# FRAGMENT STRONY
---------------
Prace nad metodą komputerowej identyfikacji odcisków czerwieni wargowej do celów kryminalistycznych rozpoczęły się w 2010 roku. "W bazie danych mamy 400 odcisków ust, w tym 100 testowych (dolna warga) i 300 odcisków porównawczych (całe usta). Pobrane zostały metodami wykorzystywanymi przez laboratoria kryminalistyczne" - poinformował autor projektu doktorant Instytutu Informatyki Uniwersytetu Śląskiego w Katowicach Łukasz Smacki.

Baza danych jest anonimowa. Zawiera głównie odciski ust należące do znajomych doktoranta, a także rodziny, pracowników uczelni i studentów.

Badacz dodał, że program komputerowy, nad którym pracuje będzie w stanie szybciej niż dotychczas zidentyfikować osobę na podstawie jej odcisku ust. "Laboratoria kryminalistyczne działają w ten sposób, że porównują odcisk z miejsca przestępstwa z odciskami pobranymi od kilku podejrzanych. Od każdego podejrzanego pobiera się od ok. 7 do 10 odcisków ust. I te odciski są porównywane, ale to jest żmudny proces, który w przypadku jednej sprawy może trwać nawet dwa miesiące" - powiedział Smacki.
---------------
# DOSTARCZONE MATERIAŁY
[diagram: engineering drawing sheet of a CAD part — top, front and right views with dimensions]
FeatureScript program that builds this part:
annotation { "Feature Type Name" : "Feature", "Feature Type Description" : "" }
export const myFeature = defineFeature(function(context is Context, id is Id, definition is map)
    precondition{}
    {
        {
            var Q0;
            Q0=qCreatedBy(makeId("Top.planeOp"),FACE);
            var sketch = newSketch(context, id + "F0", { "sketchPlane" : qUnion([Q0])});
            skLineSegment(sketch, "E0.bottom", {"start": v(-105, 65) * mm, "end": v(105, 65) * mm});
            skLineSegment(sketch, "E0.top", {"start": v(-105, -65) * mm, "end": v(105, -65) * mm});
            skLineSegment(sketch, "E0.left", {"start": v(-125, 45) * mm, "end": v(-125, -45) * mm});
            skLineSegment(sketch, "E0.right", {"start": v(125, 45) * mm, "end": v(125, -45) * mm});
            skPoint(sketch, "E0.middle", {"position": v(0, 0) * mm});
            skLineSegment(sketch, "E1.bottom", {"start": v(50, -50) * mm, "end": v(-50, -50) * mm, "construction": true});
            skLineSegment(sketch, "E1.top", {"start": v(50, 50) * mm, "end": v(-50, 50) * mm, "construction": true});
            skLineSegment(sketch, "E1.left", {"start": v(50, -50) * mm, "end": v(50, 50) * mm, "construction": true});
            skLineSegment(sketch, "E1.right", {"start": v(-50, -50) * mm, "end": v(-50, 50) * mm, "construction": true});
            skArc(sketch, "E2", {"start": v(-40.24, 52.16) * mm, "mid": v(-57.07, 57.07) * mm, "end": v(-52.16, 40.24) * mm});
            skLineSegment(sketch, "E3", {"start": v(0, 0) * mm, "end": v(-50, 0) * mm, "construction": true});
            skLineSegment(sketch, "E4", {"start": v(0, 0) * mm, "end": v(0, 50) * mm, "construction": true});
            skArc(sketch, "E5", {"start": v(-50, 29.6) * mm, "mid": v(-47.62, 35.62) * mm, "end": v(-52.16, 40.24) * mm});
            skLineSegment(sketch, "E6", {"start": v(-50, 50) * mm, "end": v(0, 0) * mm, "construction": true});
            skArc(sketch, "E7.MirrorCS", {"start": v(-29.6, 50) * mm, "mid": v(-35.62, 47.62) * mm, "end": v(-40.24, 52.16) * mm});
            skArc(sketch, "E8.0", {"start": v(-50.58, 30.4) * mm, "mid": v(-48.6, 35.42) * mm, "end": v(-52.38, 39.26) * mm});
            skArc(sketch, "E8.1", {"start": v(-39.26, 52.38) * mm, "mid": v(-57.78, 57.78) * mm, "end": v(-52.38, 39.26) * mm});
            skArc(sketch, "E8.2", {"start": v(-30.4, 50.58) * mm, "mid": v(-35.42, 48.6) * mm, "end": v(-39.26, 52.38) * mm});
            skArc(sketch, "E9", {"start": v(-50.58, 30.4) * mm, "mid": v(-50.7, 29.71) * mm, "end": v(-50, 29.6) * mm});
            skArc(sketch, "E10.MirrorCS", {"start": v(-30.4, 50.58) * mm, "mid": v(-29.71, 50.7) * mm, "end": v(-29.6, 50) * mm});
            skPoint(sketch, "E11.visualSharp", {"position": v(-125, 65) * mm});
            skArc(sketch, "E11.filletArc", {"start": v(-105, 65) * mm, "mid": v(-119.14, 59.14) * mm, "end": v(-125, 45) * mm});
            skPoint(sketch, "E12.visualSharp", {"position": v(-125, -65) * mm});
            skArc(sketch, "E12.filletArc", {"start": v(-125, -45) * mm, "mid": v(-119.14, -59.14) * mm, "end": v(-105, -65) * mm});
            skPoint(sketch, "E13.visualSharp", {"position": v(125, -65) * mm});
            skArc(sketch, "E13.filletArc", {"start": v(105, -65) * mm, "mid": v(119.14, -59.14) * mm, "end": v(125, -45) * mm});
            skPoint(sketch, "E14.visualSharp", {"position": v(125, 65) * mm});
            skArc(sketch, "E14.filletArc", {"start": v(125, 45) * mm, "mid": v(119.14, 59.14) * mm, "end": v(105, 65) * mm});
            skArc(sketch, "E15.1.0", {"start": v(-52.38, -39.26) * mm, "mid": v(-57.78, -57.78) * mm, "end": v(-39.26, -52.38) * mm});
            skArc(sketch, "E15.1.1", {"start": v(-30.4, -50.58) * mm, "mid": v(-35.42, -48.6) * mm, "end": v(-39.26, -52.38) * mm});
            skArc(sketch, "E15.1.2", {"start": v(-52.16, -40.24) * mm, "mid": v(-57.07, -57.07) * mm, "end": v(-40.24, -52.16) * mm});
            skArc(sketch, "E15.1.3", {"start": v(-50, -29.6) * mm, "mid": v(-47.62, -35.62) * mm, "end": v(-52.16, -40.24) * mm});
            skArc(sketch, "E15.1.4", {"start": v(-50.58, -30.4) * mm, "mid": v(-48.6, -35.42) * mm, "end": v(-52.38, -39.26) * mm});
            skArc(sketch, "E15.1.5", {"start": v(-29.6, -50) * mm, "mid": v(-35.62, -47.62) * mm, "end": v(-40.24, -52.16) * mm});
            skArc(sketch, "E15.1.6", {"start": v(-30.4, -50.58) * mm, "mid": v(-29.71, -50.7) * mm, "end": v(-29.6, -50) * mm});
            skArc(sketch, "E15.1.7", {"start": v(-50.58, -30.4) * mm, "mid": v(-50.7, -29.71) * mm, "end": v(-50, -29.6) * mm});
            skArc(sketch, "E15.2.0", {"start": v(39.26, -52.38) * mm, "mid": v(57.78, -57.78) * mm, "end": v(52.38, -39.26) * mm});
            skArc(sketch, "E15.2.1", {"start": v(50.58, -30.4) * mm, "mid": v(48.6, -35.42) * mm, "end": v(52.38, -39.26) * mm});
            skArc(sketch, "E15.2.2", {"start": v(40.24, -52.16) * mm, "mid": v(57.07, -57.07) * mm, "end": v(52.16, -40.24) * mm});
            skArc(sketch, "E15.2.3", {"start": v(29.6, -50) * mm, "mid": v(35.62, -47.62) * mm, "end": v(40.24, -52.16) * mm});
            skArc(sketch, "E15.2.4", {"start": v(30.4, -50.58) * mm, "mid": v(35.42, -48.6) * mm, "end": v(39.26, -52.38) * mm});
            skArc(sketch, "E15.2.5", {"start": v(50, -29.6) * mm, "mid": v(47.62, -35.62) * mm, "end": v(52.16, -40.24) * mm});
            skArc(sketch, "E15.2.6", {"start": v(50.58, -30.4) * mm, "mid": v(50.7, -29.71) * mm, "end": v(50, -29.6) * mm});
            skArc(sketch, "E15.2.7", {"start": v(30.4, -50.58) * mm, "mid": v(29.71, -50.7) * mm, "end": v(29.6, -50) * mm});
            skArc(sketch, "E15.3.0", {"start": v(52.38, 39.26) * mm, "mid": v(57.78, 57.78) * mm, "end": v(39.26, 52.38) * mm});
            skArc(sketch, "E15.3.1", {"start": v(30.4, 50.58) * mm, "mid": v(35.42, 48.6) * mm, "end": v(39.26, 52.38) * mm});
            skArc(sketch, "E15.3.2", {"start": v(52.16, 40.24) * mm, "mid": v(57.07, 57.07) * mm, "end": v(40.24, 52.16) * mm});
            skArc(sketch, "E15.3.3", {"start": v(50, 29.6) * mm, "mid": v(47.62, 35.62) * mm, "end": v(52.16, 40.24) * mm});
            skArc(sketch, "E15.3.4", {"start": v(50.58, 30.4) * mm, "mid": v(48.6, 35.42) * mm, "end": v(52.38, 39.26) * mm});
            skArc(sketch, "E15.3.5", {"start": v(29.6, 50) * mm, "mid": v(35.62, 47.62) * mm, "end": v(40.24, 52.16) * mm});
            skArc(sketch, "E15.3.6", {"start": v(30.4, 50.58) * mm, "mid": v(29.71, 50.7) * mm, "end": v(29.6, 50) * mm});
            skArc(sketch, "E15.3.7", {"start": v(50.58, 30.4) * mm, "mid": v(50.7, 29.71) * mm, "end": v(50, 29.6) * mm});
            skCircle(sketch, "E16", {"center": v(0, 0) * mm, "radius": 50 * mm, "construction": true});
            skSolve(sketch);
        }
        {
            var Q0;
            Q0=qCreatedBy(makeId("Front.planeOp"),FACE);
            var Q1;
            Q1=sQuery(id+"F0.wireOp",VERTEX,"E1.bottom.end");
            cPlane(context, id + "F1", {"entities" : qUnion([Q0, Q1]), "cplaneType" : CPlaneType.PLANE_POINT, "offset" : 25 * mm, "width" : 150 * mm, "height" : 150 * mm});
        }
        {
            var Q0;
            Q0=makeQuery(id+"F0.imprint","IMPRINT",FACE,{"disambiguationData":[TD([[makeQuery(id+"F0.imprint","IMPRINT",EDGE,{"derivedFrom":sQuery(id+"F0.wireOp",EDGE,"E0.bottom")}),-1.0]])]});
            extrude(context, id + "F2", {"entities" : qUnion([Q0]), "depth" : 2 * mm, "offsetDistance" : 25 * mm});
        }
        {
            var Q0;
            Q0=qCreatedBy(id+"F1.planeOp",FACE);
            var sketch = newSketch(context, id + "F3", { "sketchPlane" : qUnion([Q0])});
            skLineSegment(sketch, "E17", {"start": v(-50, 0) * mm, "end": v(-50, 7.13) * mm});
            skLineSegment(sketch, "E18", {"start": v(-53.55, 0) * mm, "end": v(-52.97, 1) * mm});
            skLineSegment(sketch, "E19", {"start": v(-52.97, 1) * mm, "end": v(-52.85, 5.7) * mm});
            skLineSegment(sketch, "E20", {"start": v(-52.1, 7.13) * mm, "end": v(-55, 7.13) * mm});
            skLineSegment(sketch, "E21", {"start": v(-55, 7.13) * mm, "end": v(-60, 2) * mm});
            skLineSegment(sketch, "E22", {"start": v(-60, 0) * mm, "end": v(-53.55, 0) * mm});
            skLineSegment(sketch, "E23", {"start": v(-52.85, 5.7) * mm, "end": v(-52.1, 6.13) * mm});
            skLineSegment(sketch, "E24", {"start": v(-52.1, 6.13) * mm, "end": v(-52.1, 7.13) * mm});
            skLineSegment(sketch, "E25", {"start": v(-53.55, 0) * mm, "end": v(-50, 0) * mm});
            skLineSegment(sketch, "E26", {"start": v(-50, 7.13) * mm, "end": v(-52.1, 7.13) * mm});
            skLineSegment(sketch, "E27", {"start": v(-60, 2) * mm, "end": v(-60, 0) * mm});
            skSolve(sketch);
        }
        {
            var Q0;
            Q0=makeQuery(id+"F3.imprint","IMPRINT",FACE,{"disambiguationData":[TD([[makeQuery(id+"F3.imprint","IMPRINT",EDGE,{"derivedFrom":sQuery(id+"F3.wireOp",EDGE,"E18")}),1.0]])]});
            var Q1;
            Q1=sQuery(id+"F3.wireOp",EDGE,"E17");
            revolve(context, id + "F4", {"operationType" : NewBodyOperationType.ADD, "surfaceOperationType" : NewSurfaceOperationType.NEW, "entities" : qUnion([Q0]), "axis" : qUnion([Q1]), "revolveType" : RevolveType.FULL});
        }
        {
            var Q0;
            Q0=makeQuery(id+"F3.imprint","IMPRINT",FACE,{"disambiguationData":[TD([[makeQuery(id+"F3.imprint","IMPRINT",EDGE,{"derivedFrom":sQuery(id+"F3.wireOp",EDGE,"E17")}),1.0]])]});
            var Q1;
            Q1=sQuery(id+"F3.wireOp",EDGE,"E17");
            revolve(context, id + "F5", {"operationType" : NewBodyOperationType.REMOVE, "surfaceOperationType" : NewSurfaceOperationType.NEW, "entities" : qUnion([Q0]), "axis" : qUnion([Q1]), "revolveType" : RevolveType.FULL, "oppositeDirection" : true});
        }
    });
---------------
# ZADANIA
**A)** Odpowiedz na podstawie tekstu o komputerowej identyfikacji odcisków ust:
(i) W którym roku zaczęto prace nad tą metodą?
(ii) Do kogo należy większość odcisków w bazie danych?
(iii) Ile odcisków ust pobiera się od każdego podejrzanego?
**B)** Podejmij tekst o komputerowej identyfikacji odcisków ust w miejscu, w którym się kończy, i napisz jego dalszy ciąg.

# ODPOWIEDZI
**A)**
(i) W 2010 roku.
(ii) Do znajomych doktoranta.
(iii) Od około 7 do 10.

**B)**
Jego celem jest stworzenie oprogramowania. "Program zrobi wstępną selekcję, posortuje te odciski od tych najbardziej podobnych do śladu, do tych najmniej podobnych, dzięki temu czas pracy eksperta się skróci. Odciski ust do analizy kryminalistycznej są wykorzystywane w Polsce od lat 70., jednak ekspertyza jest wykonywana bez wykorzystania komputera" - wyjaśniał doktorant.

Według niego nie można wskazać, które z odcisków - pozostawionych przez usta czy place - są "pewniejsze" w rozwiązaniu spraw kryminalnych, gdyż jedne i drugie są unikalne. "Odciski palców jest dużo łatwiej przeanalizować. Skóra na palcach, w miejscu gdzie mamy wzór linii papilarnej jest mało elastyczna, palec za każdym razem odciska te same linie. Natomiast w przypadku ust, w zależności od tego na jakiej powierzchni się znalazł, wygląda to trochę inaczej, po prostu część linii jest niewidoczna" - powiedział.

Baza odcisków ust będzie powiększana m.in. o różnego rodzaju ślady ust na materiałach i przedmiotach, takich jak m.in. szklanki, puszki po napojach, filiżanki. "Te powierzchnie różnią się, dlatego odciski trochę inaczej na nich wyglądają" - dodał badacz.

Prace nad programem komputerowym chce zakończyć najdalej za 1,5 roku. (PAP)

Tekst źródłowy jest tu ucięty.